(Trecho)
___

[Resenha] As boas mulheres da China - Xinran
Sinopse: Entre
1989 e 1997, a jornalista Xinran entrevistou mulheres de diferentes idades e
condições sociais, a fim de compreender a condição feminina na China moderna.
Seu programa de rádio, Palavras na brisa noturna, discutia questões sobre as
quais poucos ousavam falar, como vida íntima, violência familiar, opressão e homossexualismo.
De forma cautelosa e paciente, Xinran colheu inúmeros relatos de mulheres em
que predomina a memória da humilhação e do abandono: estupros, casamentos
forçados, desilusões amorosas, miséria e preconceito. São histórias como as de
Hongxue, que descobriu o afeto ao ser acariciada não por mãos humanas, mas
pelas patas de uma mosca; de Hua'er, violentada em nome da
"reeducação" promovida pela Revolução Cultural; da catadora de lixo
que impôs a si mesma um ostracismo voluntário para não envergonhar o filho, um
político bem-sucedido; ou ainda a de uma menina que perdeu a razão em
conseqüência de uma humilhação intensa. Quando Xinran começou suas entrevistas,
o peso de tradições antigas e as décadas de totalitarismo político e repressão
sexual tornavam muito difícil o acesso à intimidade da mulher chinesa. Desde
1949, a mídia chinesa funcionava como porta-voz do regime comunista. Rádio,
televisão e jornais estatais eram a única fonte de informação, e a comunicação
com pessoas no exterior era rara. Em 1983, o presidente Deng Xiao Ping iniciou
um lento processo de abertura da China. Alguns jornalistas começaram a promover
mudanças sutis na maneira como apresentavam as notícias. O programa apresentado
por Xinran era um dos poucos espaços em que as pessoas podiam desabafar e falar
de seus problemas pessoais. Nos relatos do livro, a autora possibilita a vozes
antes silenciadas revelar provações, medos e uma capacidade de resistência que
as permitiu se reerguer e sonhar em meio ao sofrimento extremo. Em condições
extremas de vida, como a dos campos de reeducação da Revolução Cultural,
afloram sentimentos de maternidade, compaixão e amor.
Opinião: “As
boas mulheres da China”
Em 1949,
ocorre a proclamação da República Popular da China. Esse marco para a História
do país asiático foi fruto de um processo revolucionário no qual as forças
comunistas representadas por Mao Tsé-tung derrotaram opositores nacionalistas e
a influência de potências ocidentais sobre a China. E foi ele o responsável
pela consolidação do poder nas mãos dos comunistas em território chinês.
Durante a
década de 1950, Mao Tsé-Tung lançou o Grande Salto Adiante, um plano econômico que
tinha como objetivo transformar a China de um país agrário a um país
industrializado. O programa fracassou e acabou sendo considerado como um grande
passo para trás. Foi ele o responsável pela Grande Fome Chinesa e pela morte de
dezenas de milhões de chineses.

___

(Instrução 1) Segundo o trecho, em que ano o presidente Deng Xiao Ping iniciou o processo de abertura da China?
(Instrução 2) Converta em tabela Markdown as linhas dos registros, começando no início dos registros e terminando na linha que contém "On voit nettement la différence entre", ambas incluídas. Use as colunas Nº e Linha, com o número de cada linha e o texto correspondente, e omita as linhas em branco.
O trecho e os registros têm origens distintas.

___

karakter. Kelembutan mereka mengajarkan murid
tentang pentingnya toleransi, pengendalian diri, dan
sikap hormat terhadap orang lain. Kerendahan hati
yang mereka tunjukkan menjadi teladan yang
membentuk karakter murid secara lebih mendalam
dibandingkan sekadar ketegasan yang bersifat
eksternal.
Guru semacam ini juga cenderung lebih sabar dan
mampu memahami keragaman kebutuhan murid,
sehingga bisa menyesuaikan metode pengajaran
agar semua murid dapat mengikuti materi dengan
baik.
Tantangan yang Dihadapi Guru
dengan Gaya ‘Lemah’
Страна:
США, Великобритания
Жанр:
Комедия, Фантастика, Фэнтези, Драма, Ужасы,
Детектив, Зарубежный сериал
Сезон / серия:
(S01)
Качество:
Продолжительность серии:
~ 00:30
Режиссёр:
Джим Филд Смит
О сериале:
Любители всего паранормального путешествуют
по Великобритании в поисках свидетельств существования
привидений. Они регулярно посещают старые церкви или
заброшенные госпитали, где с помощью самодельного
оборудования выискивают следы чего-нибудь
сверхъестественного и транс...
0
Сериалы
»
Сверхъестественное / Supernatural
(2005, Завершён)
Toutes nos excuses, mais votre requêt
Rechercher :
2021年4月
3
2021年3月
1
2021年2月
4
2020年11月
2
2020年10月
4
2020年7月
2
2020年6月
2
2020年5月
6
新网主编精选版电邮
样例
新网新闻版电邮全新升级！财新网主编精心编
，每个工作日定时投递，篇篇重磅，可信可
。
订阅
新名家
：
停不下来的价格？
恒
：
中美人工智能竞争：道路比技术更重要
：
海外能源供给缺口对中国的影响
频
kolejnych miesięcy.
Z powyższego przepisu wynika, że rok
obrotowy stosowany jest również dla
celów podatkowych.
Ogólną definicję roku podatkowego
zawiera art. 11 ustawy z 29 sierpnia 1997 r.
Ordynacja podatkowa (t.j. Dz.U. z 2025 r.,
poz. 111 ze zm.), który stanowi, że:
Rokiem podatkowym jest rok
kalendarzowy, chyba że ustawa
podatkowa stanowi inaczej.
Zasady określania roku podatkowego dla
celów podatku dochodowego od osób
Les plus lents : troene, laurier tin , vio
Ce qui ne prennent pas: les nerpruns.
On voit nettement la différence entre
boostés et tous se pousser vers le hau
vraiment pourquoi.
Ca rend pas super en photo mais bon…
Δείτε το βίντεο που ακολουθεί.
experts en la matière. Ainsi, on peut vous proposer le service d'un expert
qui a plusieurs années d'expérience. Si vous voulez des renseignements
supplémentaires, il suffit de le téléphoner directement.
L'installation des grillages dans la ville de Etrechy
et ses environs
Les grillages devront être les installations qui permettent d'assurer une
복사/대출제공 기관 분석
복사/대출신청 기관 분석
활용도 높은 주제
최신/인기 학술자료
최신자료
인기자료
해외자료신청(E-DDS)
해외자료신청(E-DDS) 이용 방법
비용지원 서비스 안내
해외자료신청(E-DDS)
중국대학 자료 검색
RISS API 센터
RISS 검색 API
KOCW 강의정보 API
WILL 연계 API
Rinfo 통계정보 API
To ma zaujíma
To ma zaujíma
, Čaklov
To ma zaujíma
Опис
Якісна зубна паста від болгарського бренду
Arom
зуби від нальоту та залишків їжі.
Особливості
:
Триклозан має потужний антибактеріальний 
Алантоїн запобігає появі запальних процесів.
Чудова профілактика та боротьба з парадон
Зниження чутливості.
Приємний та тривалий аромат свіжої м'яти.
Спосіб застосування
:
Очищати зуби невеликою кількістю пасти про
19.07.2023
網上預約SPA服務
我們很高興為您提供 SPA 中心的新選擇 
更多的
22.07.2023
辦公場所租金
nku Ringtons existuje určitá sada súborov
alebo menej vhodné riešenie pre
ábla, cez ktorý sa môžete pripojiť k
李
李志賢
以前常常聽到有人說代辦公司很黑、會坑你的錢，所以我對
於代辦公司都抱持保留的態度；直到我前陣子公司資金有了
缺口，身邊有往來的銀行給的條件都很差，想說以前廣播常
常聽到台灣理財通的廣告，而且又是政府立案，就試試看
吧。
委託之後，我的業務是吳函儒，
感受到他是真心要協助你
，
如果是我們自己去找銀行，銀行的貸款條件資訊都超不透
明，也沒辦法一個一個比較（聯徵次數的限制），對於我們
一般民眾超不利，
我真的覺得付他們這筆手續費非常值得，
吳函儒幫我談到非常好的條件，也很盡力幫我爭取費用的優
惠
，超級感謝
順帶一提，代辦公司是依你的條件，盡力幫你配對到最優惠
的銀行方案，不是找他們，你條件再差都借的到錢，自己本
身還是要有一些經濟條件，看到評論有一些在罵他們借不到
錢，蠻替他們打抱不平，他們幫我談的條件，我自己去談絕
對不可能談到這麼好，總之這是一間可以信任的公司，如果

___

(Resposta 1) Em 1983.

(Resposta 2)
| Nº | Linha |
|---|---|
| 1 | karakter. Kelembutan mereka mengajarkan murid |
| 2 | tentang pentingnya toleransi, pengendalian diri, dan |
| 3 | sikap hormat terhadap orang lain. Kerendahan hati |
| 4 | yang mereka tunjukkan menjadi teladan yang |
| 5 | membentuk karakter murid secara lebih mendalam |
| 6 | dibandingkan sekadar ketegasan yang bersifat |
| 7 | eksternal. |
| 8 | Guru semacam ini juga cenderung lebih sabar dan |
| 9 | mampu memahami keragaman kebutuhan murid, |
| 10 | sehingga bisa menyesuaikan metode pengajaran |
| 11 | agar semua murid dapat mengikuti materi dengan |
| 12 | baik. |
| 13 | Tantangan yang Dihadapi Guru |
| 14 | dengan Gaya ‘Lemah’ |
| 15 | Страна: |
| 16 | США, Великобритания |
| 17 | Жанр: |
| 18 | Комедия, Фантастика, Фэнтези, Драма, Ужасы, |
| 19 | Детектив, Зарубежный сериал |
| 20 | Сезон / серия: |
| 21 | (S01) |
| 22 | Качество: |
| 23 | Продолжительность серии: |
| 24 | ~ 00:30 |
| 25 | Режиссёр: |
| 26 | Джим Филд Смит |
| 27 | О сериале: |
| 28 | Любители всего паранормального путешествуют |
| 29 | по Великобритании в поисках свидетельств существования |
| 30 | привидений. Они регулярно посещают старые церкви или |
| 31 | заброшенные госпитали, где с помощью самодельного |
| 32 | оборудования выискивают следы чего-нибудь |
| 33 | сверхъестественного и транс... |
| 34 | 0 |
| 35 | Сериалы |
| 36 | » |
| 37 | Сверхъестественное / Supernatural |
| 38 | (2005, Завершён) |
| 39 | Toutes nos excuses, mais votre requêt |
| 40 | Rechercher : |
| 41 | 2021年4月 |
| 42 | 3 |
| 43 | 2021年3月 |
| 44 | 1 |
| 45 | 2021年2月 |
| 46 | 4 |
| 47 | 2020年11月 |
| 48 | 2 |
| 49 | 2020年10月 |
| 50 | 4 |
| 51 | 2020年7月 |
| 52 | 2 |
| 53 | 2020年6月 |
| 54 | 2 |
| 55 | 2020年5月 |
| 56 | 6 |
| 57 | 新网主编精选版电邮 |
| 58 | 样例 |
| 59 | 新网新闻版电邮全新升级！财新网主编精心编 |
| 60 | ，每个工作日定时投递，篇篇重磅，可信可 |
| 61 | 。 |
| 62 | 订阅 |
| 63 | 新名家 |
| 64 | ： |
| 65 | 停不下来的价格？ |
| 66 | 恒 |
| 67 | ： |
| 68 | 中美人工智能竞争：道路比技术更重要 |
| 69 | ： |
| 70 | 海外能源供给缺口对中国的影响 |
| 71 | 频 |
| 72 | kolejnych miesięcy. |
| 73 | Z powyższego przepisu wynika, że rok |
| 74 | obrotowy stosowany jest również dla |
| 75 | celów podatkowych. |
| 76 | Ogólną definicję roku podatkowego |
| 77 | zawiera art. 11 ustawy z 29 sierpnia 1997 r. |
| 78 | Ordynacja podatkowa (t.j. Dz.U. z 2025 r., |
| 79 | poz. 111 ze zm.), który stanowi, że: |
| 80 | Rokiem podatkowym jest rok |
| 81 | kalendarzowy, chyba że ustawa |
| 82 | podatkowa stanowi inaczej. |
| 83 | Zasady określania roku podatkowego dla |
| 84 | celów podatku dochodowego od osób |
| 85 | Les plus lents : troene, laurier tin , vio |
| 86 | Ce qui ne prennent pas: les nerpruns. |
| 87 | On voit nettement la différence entre |